Однако же Тома Трюбле все еще сдерживался, подавлял свой гнев и пыл и проявлял бесконечное терпение, как испытанный тактик: потому что на этот раз он решил бороться наверняка, прекрасно сознавая, что новая неудача была бы решительной или потребовала бы для своего исправления чрезвычайных и титанических усилий.
Без сомнения, грубая сила одолела бы сопротивление слабой женщины, в общем почти еще ребенка. Но Тома, хотя сначала и счел было это самым верным путем, хотя и угрожал девушке, что так и сделает, вскоре отказался от выполнения этой угрозы. Одно дело — изнасиловать женщину во время первого приступа ярости среди захваченного города или на палубе корабля, взятого на абордаж, и совсем другое — спокойно привязать эту самую женщину к четырем углам кровати и овладеть ею без препятствий и не торопясь. Тома тем более не мог решиться на такое запоздалое насилие, что чрезмерное самолюбие пленницы позволяло всего опасаться, если подвергнуть его столь жестокому унижению. Не раз Хуана клялась, что не переживет своего бесчестия, как она высокопарно выражалась. И Тома охотно верил тому, что она в самом деле способна убить себя, лишь бы только настоять на своем.

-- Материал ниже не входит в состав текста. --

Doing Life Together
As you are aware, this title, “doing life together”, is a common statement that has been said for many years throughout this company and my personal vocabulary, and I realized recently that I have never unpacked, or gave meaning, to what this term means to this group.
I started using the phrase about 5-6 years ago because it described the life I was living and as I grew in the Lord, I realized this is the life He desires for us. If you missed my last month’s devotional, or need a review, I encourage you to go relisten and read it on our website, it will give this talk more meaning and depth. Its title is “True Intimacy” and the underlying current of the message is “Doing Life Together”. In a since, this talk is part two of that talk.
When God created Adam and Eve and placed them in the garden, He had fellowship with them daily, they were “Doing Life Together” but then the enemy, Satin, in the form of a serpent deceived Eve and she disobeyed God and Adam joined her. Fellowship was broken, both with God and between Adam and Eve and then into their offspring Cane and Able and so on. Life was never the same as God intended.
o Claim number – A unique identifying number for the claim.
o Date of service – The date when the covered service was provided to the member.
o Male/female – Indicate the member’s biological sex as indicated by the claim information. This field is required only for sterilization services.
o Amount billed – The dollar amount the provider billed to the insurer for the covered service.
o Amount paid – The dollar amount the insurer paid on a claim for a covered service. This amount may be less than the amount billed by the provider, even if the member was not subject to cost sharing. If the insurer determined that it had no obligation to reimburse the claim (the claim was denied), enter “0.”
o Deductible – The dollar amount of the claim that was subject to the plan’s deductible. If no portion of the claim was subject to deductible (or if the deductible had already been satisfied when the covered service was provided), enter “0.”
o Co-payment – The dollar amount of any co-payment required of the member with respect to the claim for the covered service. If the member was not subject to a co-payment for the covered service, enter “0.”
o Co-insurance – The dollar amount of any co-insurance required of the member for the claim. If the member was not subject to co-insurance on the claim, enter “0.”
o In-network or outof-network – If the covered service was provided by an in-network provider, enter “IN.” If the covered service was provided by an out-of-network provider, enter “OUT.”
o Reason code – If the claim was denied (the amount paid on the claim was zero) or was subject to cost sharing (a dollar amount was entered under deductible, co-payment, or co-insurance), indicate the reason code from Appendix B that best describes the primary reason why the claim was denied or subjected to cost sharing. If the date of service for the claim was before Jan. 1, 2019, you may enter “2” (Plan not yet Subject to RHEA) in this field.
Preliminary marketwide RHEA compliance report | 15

Наступил, однако же, и день третьего боя, так долго откладываемый и оттягиваемый. И Тома Трюбле, который столько времени ждал, чтобы лишь в удачный миг завязать сражение, имея все преимущества на своей стороне, вдруг забыл всякую осторожность, в одну минуту потерял достижения трех месяцев, и, выйдя из терпения, перестал соображать и стал действовать наобум. Это случилось во время одного из тех церемонных разговоров, которые происходили у него с Хуаной и которыми она пользовалась, чтобы постоянно раздражать его тысячью дерзостей. Снова зашла речь о Сиудад-Реале Новой Гренады. И Хуана, продолжая распространяться все с тем же самодовольством и даже тщеславием о пышности этого города, который она почитала как бы собственным владением, заявила вдруг, что Тома сможет скоро сам убедиться в действительности этого великолепия, ни с чем в мире не сравнимого.
— Как сказать, — молвил Тома, не сразу заметив, к чему она ведет. — Как сказать! Как же это я увижу?
— Увидишь собственными глазами! — сказала она.
Они говорили друг другу ты. Но это обращение в устах Тома было лишь привычкой, свойственной моряку из морской семьи, который никогда особенно не церемонился с женами и дочерьми своих приятелей моряков, тогда как Хуана, говоря ему ты, делала это с пренебрежением дворянина, обращающегося к мужику, или хозяина, отдающего приказание лакею.
Между тем Тома снова спросил:
— Но как же это я увижу собственными глазами?
— Ты увидишь, — был ответ, — ты увидишь собственными глазами, когда мой отец, мой брат и мой жених, придя сюда, чтобы освободить меня, уведут тебя пленником в Сиу-дад-Реаль и повесят тебя на виселице у Больших Ворот!
Тома был из тех, кто не слишком-то беспокоится из-за пустых угроз.
Хуана скоро рассердилась, видя его невозмутимость.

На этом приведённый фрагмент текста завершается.